É hora de pararmos de culpar nossa espécie e direcionarmos a culpa às poucas pessoas e instituições que são coniventes com o descaso, e aos conceitos que foram de fato criados por nós mas não nos definem. É hora de nos redefinirmos.
Climão
Qual o verdadeiro impacto da moda no planeta? Ninguém sabe. Você já deve ter visto por aí alguns dados sobre esse assunto, por exemplo que por volta de 80 bilhões de peças de roupa são vendidas por ano ou que 3/5 delas vão parar em lixões poucos anos após serem comprados. Mas de onde saíram esses dados? Será que eles são confiáveis? Uma jornalista resolveu encontrar a origem de cada um dos dados mais divulgados e descobriu que a grande maioria não é baseada em pesquisas cientificas ou estudos técnicos. A verdade é que qualquer cálculo rigoroso dos impactos da indústria de vestuário no meio ambiente custaria muito caro e não há interesse no investimento, assim, continuamos trocando informações vazias o que prejudica tentativas de resolução do problema.
A Antártida está mudando Na semana passada falamos do recorde de temperatura no continente e agora ele foi quebrado de novo. Cientistas brasileiros registraram a temperatura de 20,75C na ilha Seymour no dia 09, e esses dois recordes podem estar ligados as recentes tempestades no sudeste do Brasil, como explica o Observatório do Clima.
A ilha Seymour fica na península Antártica, a parte que se extende em direção à América do Sul e uma das regiões do planeta que está esquentando mais rápido, já são quase 3C a mais do que a média de temperatura pré revolução industrial.

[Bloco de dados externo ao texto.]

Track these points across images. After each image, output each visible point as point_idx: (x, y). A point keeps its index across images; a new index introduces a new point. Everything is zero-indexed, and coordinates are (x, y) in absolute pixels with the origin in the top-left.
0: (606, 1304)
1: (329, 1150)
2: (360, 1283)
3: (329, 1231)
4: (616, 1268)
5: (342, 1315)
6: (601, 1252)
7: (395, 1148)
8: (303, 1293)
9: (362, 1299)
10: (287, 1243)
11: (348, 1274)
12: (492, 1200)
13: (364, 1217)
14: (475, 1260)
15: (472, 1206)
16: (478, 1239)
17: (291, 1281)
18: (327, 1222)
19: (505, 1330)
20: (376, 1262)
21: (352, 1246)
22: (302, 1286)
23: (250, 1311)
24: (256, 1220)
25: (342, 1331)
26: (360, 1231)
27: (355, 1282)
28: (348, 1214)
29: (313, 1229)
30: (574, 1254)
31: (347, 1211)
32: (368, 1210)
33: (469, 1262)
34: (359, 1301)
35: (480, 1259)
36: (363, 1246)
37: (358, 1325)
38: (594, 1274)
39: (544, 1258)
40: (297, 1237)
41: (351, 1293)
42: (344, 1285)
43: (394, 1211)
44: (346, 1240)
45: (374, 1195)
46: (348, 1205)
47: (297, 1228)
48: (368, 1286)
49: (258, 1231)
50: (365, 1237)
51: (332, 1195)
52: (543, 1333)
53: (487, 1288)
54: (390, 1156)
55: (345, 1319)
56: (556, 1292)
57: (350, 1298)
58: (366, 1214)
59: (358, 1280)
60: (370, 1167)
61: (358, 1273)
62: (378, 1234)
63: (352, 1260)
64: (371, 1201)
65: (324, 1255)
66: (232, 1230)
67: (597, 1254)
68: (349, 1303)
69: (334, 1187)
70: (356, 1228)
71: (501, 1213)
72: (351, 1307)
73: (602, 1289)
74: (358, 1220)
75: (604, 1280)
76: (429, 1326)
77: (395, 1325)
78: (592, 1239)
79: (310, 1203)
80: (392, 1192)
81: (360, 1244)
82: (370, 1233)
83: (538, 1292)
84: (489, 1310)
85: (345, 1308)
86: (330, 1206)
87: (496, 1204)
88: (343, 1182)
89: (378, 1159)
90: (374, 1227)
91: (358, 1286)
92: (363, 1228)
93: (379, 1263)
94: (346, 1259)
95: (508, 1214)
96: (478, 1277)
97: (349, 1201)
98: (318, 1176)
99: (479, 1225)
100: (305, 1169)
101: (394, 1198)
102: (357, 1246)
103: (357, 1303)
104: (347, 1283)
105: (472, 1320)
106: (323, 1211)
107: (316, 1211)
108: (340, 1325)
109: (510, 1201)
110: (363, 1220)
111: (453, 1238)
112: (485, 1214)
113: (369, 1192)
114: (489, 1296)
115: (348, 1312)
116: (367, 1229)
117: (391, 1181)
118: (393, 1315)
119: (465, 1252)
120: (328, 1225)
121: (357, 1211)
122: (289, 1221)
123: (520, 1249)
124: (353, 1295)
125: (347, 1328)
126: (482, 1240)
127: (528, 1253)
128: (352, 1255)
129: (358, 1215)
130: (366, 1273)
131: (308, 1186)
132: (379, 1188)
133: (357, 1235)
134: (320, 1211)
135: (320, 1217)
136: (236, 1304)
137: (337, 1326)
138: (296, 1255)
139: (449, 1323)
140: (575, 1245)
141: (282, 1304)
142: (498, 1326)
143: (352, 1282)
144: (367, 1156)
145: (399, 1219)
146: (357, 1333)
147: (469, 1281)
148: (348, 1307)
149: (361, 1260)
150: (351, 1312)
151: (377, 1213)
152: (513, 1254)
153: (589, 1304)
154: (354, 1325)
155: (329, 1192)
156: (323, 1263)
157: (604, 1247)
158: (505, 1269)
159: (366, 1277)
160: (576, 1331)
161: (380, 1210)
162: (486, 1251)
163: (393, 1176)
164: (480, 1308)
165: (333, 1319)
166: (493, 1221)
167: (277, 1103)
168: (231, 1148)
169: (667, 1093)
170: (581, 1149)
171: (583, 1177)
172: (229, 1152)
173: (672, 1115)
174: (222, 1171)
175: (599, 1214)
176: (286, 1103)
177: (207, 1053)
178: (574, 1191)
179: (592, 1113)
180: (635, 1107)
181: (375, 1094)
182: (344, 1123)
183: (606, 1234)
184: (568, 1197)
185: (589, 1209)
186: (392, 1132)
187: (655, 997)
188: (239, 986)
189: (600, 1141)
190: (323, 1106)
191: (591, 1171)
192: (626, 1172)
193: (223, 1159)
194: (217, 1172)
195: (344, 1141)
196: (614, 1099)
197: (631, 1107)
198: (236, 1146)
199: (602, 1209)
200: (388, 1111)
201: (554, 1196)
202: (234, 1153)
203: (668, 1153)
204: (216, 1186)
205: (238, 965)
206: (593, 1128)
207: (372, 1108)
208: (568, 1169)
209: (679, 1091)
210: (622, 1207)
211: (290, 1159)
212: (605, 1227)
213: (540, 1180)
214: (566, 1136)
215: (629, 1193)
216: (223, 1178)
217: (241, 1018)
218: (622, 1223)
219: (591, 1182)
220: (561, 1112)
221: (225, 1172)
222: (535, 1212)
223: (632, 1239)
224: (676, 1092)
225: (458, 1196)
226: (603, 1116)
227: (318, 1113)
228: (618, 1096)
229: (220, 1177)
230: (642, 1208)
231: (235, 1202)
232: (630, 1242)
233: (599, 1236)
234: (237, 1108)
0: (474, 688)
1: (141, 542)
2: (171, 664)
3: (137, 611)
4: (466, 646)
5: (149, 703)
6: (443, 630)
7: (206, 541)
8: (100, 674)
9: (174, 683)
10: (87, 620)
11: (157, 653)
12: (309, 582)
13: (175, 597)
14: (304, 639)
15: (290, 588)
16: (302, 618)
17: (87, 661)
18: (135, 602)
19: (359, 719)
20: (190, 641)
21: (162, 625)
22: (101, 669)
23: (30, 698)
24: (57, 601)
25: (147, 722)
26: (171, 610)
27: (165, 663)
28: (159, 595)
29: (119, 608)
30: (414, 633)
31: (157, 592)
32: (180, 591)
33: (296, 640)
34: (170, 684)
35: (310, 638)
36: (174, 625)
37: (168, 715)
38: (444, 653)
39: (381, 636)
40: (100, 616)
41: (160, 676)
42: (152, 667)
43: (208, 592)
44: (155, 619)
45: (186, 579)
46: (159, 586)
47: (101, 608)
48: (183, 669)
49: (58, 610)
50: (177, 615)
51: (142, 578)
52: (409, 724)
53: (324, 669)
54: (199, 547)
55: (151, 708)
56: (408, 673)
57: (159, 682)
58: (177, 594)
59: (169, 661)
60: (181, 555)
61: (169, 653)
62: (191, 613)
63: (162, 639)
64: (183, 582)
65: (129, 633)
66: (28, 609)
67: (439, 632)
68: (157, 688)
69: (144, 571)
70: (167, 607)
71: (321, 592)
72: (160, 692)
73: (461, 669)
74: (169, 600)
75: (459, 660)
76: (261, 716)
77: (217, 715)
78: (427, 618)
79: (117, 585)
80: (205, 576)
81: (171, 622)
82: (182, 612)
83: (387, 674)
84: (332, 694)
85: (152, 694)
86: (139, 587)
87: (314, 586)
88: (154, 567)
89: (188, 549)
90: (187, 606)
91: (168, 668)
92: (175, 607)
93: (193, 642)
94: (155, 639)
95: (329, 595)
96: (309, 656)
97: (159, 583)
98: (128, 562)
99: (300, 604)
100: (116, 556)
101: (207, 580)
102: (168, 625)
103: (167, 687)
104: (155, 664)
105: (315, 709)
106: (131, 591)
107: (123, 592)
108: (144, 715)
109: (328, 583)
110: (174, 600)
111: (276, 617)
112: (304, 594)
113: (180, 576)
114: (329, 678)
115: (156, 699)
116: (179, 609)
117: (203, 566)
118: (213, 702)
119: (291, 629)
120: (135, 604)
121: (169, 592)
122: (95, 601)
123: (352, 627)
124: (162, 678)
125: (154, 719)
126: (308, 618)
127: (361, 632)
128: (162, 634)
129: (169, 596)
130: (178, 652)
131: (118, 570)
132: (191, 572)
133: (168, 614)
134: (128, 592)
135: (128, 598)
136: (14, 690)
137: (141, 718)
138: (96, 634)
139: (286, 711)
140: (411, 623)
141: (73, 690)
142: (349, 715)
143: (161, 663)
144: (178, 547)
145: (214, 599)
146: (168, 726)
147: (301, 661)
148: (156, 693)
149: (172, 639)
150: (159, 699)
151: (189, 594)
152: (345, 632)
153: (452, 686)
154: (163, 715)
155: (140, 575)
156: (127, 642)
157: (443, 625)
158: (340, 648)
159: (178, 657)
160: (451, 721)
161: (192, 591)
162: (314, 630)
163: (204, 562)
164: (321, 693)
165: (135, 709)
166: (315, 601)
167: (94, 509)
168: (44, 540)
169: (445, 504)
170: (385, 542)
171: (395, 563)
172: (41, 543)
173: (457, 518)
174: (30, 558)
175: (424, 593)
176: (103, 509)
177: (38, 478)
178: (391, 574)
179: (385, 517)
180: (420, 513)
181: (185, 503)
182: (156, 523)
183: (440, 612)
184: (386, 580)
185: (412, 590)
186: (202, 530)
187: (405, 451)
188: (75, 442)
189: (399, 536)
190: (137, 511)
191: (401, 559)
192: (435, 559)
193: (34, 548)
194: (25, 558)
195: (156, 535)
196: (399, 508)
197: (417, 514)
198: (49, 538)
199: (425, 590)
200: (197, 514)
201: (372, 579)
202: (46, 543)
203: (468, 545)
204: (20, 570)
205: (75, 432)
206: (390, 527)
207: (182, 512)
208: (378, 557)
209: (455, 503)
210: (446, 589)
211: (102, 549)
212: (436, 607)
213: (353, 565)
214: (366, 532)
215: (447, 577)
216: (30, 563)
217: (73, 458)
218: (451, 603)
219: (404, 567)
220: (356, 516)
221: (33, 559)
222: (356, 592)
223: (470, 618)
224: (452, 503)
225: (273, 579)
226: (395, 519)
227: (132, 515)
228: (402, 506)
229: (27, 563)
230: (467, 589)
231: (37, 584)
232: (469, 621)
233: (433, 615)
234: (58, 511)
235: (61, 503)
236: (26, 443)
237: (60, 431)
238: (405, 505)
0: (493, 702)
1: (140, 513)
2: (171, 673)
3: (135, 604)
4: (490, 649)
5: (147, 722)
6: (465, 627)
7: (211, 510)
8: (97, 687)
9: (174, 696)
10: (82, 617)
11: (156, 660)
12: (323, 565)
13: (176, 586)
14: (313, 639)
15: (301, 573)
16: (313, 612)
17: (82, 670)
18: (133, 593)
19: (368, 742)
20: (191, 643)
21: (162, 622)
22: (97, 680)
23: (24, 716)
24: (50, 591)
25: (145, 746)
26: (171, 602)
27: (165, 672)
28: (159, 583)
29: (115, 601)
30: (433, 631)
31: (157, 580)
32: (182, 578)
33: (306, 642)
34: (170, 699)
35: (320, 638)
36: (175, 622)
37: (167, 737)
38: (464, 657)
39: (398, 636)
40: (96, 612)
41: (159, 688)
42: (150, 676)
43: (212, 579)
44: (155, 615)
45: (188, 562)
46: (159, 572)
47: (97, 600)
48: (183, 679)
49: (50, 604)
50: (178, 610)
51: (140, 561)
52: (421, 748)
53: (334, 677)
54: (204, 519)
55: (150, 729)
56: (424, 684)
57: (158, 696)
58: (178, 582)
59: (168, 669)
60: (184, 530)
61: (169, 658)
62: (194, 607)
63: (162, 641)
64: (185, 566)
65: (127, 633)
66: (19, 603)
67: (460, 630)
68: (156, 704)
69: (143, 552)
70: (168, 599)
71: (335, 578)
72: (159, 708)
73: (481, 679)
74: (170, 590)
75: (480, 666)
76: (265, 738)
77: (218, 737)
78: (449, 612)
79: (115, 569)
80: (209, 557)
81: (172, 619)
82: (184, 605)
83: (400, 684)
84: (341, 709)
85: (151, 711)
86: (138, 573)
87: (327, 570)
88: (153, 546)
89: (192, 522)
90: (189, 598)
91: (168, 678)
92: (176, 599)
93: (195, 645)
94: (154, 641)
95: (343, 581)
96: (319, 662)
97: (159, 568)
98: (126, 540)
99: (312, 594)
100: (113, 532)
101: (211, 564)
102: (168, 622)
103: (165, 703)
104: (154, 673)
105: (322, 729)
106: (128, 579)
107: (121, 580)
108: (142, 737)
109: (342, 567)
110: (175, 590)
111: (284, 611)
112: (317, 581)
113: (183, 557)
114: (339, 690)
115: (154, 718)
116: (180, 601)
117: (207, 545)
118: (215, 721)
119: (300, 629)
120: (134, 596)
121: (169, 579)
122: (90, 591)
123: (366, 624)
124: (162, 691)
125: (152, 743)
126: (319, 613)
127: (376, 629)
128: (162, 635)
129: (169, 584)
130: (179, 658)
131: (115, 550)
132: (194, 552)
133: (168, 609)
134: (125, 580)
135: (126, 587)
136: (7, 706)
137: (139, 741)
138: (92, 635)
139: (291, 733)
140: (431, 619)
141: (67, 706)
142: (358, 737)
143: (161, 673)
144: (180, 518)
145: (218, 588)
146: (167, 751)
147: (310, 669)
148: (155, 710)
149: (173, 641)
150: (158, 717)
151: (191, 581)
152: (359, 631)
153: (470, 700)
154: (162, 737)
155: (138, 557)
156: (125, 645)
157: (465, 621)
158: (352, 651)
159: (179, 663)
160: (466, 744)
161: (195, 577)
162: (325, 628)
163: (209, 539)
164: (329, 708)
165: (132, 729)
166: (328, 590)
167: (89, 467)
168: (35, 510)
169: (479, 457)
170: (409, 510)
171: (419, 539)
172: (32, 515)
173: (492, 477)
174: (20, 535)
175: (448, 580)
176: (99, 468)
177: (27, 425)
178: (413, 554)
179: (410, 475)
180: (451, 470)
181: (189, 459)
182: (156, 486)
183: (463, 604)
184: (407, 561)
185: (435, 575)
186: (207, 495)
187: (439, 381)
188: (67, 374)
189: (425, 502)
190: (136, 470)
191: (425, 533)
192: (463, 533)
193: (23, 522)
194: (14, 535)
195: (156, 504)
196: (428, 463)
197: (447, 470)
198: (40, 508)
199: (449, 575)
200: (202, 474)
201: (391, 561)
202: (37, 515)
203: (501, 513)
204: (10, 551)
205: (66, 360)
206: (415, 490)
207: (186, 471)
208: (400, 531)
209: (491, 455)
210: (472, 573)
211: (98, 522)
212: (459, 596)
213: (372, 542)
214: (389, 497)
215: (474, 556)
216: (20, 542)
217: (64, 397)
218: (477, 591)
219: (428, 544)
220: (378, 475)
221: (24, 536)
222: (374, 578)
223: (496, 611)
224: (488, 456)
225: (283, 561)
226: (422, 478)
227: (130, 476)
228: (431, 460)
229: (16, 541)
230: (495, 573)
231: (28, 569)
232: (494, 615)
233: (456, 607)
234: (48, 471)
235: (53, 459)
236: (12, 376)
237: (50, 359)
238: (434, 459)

Esse aquecimento já afeta a sobrevivência dos pinguins de barbicha que vivem na região e cuja população caiu 77% desde 1970.
Enquanto os recordes eram quebrados, a oeste da península um iceberg do tamanho de Belo Horizonte se soltou da geleira da ilha Pine que fica ao lado do glacial Thwaites sobre o qual falei na semana passada.
A poluição causada pelos combustíveis fósseis nos custa $8 bilhões por dia, é o que diz um novo estudo do Greenpeace. Nessa conta entra, por exemplo, os 1,8 bilhões de dias de trabalho perdidos por ano devido à problemas de saúde causados pela poluição.
20% da Amazônia pode já ter se tornado fonte de emissões ao invés de cumprir seu papel de retenção de carbono, tão importante para mitigar as mudanças climáticas. Por dez anos um grupo de cientistas liderados pela brasileira Luciana Gatti tem medido os gases de efeito estufa sobre a bacia amazônica e os dados coletados sugerem essa rápida mudança.
Recomendações
Dois projetos de matérias interativas começaram a ser publicados nesta semana. E o primeiro é em português!
A Camilla Costa da BBC Brasil mostra de forma bem didática o que de fato significa a perda da floresta amazônica. O meu gráfico favorito mostra o que um hectare de floresta - o famoso campo de futebol que é perdido a cada 1/3 de minuto - significa em termos de biodiversidade. O especial continua com mais uma matéria ainda a ser publicada sobre o que está acontecendo em cada um dos países que contém o bioma.
Já o projeto do The Guardian tenta detalhar o saldo de perdas na Austrália devido aos fogos dos últimos meses. Dois capítulos já saíram, o primeiro é uma listagem dos diferentes tipos de efeitos que os incêndios tiveram na população, e à partir do segundo veremos matérias focando nas pessoas que estão na linha de frente de cada uma dessas catástrofes, com a primeira história focando no fogo em si e seu impacto em uma família local.
Até semana que vem! Obrigada pela leitura.